### Your instructions
Starting with the first line and ending with the one that holds "Lero Social", retype the entries exactly.

[[ Given records open ]]

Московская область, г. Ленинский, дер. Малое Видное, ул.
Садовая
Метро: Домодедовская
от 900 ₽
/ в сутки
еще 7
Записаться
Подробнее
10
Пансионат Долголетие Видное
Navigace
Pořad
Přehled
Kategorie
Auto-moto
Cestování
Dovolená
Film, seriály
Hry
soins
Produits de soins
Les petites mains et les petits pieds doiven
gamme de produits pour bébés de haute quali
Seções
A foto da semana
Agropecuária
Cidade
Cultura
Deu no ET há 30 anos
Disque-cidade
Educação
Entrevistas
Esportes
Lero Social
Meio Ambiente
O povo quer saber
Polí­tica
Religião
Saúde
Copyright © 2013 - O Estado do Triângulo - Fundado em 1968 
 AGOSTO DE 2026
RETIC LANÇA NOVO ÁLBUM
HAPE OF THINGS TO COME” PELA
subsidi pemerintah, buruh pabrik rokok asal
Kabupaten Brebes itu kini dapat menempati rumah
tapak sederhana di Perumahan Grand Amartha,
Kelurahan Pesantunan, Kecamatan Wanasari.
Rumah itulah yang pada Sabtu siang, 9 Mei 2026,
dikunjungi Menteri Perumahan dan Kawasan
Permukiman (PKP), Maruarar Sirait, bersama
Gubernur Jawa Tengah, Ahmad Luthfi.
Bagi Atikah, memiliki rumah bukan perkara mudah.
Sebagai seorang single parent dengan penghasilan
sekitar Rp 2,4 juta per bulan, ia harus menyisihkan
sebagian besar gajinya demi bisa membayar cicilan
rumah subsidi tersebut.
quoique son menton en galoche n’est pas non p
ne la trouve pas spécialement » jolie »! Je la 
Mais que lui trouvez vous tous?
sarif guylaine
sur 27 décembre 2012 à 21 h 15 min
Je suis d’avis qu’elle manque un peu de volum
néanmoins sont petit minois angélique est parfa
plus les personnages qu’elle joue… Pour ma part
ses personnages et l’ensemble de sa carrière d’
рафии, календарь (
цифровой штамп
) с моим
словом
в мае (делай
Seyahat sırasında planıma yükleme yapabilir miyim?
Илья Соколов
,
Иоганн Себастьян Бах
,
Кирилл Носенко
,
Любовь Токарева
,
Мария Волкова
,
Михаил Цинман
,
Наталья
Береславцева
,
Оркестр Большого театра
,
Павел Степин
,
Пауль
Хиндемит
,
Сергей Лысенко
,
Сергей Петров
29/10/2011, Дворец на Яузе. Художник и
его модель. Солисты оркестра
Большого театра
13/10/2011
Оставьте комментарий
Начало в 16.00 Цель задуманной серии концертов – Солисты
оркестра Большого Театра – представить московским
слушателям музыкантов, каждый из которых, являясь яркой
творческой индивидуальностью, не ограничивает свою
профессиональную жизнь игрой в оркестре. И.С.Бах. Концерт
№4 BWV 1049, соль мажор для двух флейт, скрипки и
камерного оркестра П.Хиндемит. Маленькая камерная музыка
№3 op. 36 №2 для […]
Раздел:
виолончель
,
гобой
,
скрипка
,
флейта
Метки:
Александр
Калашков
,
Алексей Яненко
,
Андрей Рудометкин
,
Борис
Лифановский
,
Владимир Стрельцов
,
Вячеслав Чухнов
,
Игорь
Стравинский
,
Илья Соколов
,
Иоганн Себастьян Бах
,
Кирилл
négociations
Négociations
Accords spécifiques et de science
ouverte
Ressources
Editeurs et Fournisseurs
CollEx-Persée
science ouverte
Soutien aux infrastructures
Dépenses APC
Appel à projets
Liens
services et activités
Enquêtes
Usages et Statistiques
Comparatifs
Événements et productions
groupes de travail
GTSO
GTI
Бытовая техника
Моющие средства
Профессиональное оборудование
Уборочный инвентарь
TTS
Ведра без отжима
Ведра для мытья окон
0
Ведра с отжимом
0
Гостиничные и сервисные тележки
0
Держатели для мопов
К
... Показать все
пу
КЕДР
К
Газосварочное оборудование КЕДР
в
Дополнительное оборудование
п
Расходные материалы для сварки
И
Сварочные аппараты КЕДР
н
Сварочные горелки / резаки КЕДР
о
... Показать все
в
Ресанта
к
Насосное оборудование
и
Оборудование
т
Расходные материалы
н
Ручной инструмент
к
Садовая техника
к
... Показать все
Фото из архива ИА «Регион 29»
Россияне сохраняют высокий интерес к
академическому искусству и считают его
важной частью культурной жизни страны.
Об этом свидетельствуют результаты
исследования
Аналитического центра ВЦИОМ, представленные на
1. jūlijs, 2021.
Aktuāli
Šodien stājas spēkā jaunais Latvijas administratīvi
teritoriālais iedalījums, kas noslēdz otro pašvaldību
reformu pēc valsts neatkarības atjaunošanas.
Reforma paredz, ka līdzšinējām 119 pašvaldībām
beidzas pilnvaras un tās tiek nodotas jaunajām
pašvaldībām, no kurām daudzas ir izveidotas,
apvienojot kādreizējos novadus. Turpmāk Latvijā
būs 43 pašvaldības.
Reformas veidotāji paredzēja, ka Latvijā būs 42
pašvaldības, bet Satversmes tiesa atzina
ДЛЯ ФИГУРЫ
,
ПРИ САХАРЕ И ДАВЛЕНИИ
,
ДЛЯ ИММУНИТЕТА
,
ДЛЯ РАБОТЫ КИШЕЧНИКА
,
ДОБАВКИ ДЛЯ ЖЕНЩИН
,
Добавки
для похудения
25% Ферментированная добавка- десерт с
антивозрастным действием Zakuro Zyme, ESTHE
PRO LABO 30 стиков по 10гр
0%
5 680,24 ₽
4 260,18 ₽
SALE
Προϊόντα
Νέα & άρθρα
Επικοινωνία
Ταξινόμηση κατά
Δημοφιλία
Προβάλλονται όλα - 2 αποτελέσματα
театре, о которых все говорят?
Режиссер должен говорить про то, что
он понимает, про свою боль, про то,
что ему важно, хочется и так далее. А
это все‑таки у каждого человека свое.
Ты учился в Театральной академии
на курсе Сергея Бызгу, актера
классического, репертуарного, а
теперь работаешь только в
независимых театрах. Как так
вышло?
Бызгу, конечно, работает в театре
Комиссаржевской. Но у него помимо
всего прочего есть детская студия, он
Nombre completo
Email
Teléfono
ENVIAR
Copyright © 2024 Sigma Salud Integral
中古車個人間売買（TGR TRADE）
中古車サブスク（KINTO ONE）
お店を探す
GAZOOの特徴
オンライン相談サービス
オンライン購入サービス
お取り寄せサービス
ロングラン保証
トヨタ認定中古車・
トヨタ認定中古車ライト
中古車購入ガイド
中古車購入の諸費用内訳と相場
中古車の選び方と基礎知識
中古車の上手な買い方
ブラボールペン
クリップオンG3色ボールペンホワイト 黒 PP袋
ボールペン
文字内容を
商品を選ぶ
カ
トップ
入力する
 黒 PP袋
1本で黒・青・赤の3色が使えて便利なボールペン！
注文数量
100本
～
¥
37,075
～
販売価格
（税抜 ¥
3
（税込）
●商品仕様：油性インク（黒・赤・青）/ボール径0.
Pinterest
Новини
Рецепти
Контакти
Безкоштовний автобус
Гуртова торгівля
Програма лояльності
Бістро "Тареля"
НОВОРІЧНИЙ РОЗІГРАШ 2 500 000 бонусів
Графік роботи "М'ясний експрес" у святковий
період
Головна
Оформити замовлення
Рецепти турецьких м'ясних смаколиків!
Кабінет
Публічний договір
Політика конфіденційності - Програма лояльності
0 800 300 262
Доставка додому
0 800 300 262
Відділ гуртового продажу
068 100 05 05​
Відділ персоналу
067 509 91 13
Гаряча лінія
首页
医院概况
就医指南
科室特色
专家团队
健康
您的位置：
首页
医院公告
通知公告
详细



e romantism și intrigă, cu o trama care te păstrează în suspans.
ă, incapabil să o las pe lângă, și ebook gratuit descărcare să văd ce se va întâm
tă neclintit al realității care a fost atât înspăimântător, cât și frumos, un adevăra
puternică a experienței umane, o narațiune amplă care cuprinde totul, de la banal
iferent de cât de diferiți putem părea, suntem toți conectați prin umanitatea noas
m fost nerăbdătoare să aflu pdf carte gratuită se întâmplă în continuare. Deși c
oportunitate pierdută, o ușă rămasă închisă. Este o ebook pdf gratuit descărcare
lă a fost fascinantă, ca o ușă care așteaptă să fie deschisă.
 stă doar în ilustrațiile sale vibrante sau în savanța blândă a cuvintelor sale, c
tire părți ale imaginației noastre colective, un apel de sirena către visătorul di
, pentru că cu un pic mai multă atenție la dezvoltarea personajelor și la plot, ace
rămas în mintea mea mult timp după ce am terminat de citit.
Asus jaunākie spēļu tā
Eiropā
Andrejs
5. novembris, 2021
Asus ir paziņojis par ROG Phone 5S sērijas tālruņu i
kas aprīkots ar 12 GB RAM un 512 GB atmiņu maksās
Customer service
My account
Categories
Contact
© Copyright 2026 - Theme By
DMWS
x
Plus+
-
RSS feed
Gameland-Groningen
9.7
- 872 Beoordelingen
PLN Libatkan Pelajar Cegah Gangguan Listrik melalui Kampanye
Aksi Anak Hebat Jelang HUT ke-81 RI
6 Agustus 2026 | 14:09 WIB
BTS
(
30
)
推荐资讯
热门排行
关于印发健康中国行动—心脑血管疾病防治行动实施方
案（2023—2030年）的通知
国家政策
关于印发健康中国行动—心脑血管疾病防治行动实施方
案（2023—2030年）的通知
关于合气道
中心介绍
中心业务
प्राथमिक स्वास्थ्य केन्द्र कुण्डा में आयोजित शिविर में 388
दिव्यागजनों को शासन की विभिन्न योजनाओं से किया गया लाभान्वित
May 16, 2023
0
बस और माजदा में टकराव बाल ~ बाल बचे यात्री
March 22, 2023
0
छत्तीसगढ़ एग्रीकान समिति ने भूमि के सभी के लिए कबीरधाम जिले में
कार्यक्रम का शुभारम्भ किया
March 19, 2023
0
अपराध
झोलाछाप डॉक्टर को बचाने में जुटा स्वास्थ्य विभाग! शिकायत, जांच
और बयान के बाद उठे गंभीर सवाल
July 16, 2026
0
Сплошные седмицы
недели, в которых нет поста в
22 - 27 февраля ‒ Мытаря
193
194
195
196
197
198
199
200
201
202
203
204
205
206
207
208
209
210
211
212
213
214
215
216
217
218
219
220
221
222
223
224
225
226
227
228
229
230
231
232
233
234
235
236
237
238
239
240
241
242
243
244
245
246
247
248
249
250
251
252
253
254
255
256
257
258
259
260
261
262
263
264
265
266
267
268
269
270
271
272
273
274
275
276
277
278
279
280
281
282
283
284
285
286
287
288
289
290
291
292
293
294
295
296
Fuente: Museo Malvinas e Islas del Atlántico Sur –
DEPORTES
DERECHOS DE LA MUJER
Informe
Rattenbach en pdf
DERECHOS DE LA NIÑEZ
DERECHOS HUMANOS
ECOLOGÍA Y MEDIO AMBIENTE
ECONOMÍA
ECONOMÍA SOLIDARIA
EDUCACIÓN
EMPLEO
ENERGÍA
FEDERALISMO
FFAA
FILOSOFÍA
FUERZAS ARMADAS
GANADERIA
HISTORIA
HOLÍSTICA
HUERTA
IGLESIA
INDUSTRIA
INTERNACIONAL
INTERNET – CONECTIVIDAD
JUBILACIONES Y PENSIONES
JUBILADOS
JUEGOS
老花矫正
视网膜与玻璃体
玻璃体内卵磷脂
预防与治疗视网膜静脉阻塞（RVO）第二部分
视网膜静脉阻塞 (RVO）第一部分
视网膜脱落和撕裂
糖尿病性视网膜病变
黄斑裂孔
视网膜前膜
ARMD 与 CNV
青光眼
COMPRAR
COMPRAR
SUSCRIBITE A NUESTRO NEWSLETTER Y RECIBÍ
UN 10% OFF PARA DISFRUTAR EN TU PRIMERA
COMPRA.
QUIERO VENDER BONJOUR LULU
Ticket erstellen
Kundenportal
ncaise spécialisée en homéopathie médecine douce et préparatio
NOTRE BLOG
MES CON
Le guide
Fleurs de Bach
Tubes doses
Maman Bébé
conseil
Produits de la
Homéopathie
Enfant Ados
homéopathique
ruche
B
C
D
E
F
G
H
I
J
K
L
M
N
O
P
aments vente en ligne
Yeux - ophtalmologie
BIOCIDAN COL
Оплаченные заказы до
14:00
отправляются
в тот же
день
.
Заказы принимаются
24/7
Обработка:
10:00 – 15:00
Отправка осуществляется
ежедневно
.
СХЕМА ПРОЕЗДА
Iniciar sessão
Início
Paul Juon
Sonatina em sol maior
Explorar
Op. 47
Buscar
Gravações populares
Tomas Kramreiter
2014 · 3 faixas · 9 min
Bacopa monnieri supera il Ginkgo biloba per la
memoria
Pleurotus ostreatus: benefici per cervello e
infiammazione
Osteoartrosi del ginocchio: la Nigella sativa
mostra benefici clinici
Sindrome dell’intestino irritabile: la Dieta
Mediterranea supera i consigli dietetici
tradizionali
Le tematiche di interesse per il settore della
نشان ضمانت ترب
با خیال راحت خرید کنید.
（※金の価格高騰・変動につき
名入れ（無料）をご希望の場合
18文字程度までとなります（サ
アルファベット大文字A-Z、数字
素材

[[ Given records closed ]]

### Solution to this task
Московская область, г. Ленинский, дер. Малое Видное, ул.
Садовая
Метро: Домодедовская
от 900 ₽
/ в сутки
еще 7
Записаться
Подробнее
10
Пансионат Долголетие Видное
Navigace
Pořad
Přehled
Kategorie
Auto-moto
Cestování
Dovolená
Film, seriály
Hry
soins
Produits de soins
Les petites mains et les petits pieds doiven
gamme de produits pour bébés de haute quali
Seções
A foto da semana
Agropecuária
Cidade
Cultura
Deu no ET há 30 anos
Disque-cidade
Educação
Entrevistas
Esportes
Lero Social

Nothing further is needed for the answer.